Description of the task: Reproduce all of the entries below exactly, without images.

__________

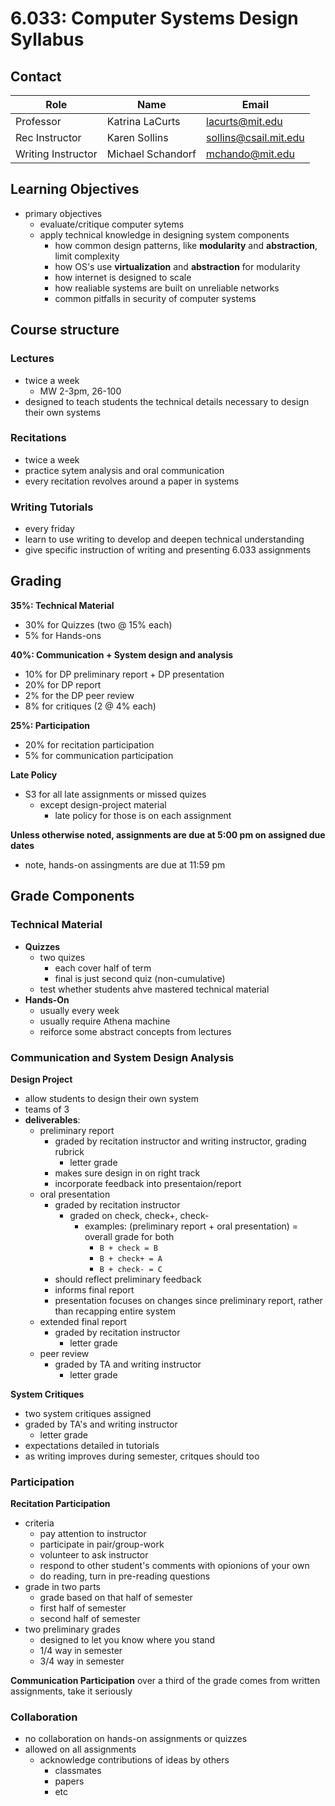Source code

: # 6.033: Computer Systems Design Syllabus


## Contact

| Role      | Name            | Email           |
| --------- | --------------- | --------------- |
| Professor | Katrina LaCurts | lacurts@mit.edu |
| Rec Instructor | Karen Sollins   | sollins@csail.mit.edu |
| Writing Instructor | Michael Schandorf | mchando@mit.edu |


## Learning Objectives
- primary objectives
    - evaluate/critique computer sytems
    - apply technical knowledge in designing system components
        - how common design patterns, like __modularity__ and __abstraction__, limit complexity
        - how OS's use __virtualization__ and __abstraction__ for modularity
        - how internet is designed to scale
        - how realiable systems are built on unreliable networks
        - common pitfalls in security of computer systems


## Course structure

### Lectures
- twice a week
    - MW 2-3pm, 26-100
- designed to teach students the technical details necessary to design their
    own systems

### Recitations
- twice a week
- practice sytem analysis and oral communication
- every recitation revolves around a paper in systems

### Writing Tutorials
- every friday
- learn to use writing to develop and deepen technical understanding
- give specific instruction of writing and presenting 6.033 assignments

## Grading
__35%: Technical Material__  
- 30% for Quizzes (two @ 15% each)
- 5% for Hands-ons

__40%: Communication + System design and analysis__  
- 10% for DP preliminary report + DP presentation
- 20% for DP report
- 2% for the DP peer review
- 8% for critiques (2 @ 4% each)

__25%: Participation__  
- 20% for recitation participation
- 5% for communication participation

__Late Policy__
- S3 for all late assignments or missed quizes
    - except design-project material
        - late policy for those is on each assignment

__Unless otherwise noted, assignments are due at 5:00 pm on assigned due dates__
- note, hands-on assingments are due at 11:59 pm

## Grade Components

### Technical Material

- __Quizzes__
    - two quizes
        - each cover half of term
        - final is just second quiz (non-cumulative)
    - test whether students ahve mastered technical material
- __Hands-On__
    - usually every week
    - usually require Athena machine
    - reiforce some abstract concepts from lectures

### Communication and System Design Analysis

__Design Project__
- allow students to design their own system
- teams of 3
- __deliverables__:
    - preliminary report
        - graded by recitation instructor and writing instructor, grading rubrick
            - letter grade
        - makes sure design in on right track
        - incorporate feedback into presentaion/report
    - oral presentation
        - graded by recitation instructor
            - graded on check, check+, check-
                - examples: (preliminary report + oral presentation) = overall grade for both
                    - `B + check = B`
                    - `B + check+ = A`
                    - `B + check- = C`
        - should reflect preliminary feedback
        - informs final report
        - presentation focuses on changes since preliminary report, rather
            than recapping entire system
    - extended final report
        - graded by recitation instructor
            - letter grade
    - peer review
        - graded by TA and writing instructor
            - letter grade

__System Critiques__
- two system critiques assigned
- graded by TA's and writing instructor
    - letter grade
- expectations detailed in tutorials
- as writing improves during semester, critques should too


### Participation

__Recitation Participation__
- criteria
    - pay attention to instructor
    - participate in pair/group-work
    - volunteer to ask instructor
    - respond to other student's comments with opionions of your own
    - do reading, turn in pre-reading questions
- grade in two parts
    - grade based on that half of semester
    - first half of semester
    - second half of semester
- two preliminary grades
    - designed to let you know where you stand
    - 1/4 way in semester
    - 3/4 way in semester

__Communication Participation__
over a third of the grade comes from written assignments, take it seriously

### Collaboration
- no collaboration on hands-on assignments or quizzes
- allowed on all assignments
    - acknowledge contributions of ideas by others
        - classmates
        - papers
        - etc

__________

Written answer:
Source code

: # 6.033: Computer Systems Design Syllabus


## Contact

| Role      | Name            | Email           |
| --------- | --------------- | --------------- |
| Professor | Katrina LaCurts | lacurts@mit.edu |
| Rec Instructor | Karen Sollins   | sollins@csail.mit.edu |
| Writing Instructor | Michael Schandorf | mchando@mit.edu |


## Learning Objectives
- primary objectives
    - evaluate/critique computer sytems
    - apply technical knowledge in designing system components
        - how common design patterns, like __modularity__ and __abstraction__, limit complexity
        - how OS's use __virtualization__ and __abstraction__ for modularity
        - how internet is designed to scale
        - how realiable systems are built on unreliable networks
        - common pitfalls in security of computer systems


## Course structure

### Lectures
- twice a week
    - MW 2-3pm, 26-100
- designed to teach students the technical details necessary to design their
    own systems

### Recitations
- twice a week
- practice sytem analysis and oral communication
- every recitation revolves around a paper in systems

### Writing Tutorials
- every friday
- learn to use writing to develop and deepen technical understanding
- give specific instruction of writing and presenting 6.033 assignments

## Grading
__35%: Technical Material__  
- 30% for Quizzes (two @ 15% each)
- 5% for Hands-ons

__40%: Communication + System design and analysis__  
- 10% for DP preliminary report + DP presentation
- 20% for DP report
- 2% for the DP peer review
- 8% for critiques (2 @ 4% each)

__25%: Participation__  
- 20% for recitation participation
- 5% for communication participation

__Late Policy__
- S3 for all late assignments or missed quizes
    - except design-project material
        - late policy for those is on each assignment

__Unless otherwise noted, assignments are due at 5:00 pm on assigned due dates__
- note, hands-on assingments are due at 11:59 pm

## Grade Components

### Technical Material

- __Quizzes__
    - two quizes
        - each cover half of term
        - final is just second quiz (non-cumulative)
    - test whether students ahve mastered technical material
- __Hands-On__
    - usually every week
    - usually require Athena machine
    - reiforce some abstract concepts from lectures

### Communication and System Design Analysis

__Design Project__
- allow students to design their own system
- teams of 3
- __deliverables__:
    - preliminary report
        - graded by recitation instructor and writing instructor, grading rubrick
            - letter grade
        - makes sure design in on right track
        - incorporate feedback into presentaion/report
    - oral presentation
        - graded by recitation instructor
            - graded on check, check+, check-
                - examples: (preliminary report + oral presentation) = overall grade for both
                    - `B + check = B`
                    - `B + check+ = A`
                    - `B + check- = C`
        - should reflect preliminary feedback
        - informs final report
        - presentation focuses on changes since preliminary report, rather
            than recapping entire system
    - extended final report
        - graded by recitation instructor
            - letter grade
    - peer review
        - graded by TA and writing instructor
            - letter grade

__System Critiques__
- two system critiques assigned
- graded by TA's and writing instructor
    - letter grade
- expectations detailed in tutorials
- as writing improves during semester, critques should too


### Participation

__Recitation Participation__
- criteria
    - pay attention to instructor
    - participate in pair/group-work
    - volunteer to ask instructor
    - respond to other student's comments with opionions of your own
    - do reading, turn in pre-reading questions
- grade in two parts
    - grade based on that half of semester
    - first half of semester
    - second half of semester
- two preliminary grades
    - designed to let you know where you stand
    - 1/4 way in semester
    - 3/4 way in semester

__Communication Participation__
over a third of the grade comes from written assignments, take it seriously

### Collaboration
- no collaboration on hands-on assignments or quizzes
- allowed on all assignments
    - acknowledge contributions of ideas by others
        - classmates
        - papers
        - etc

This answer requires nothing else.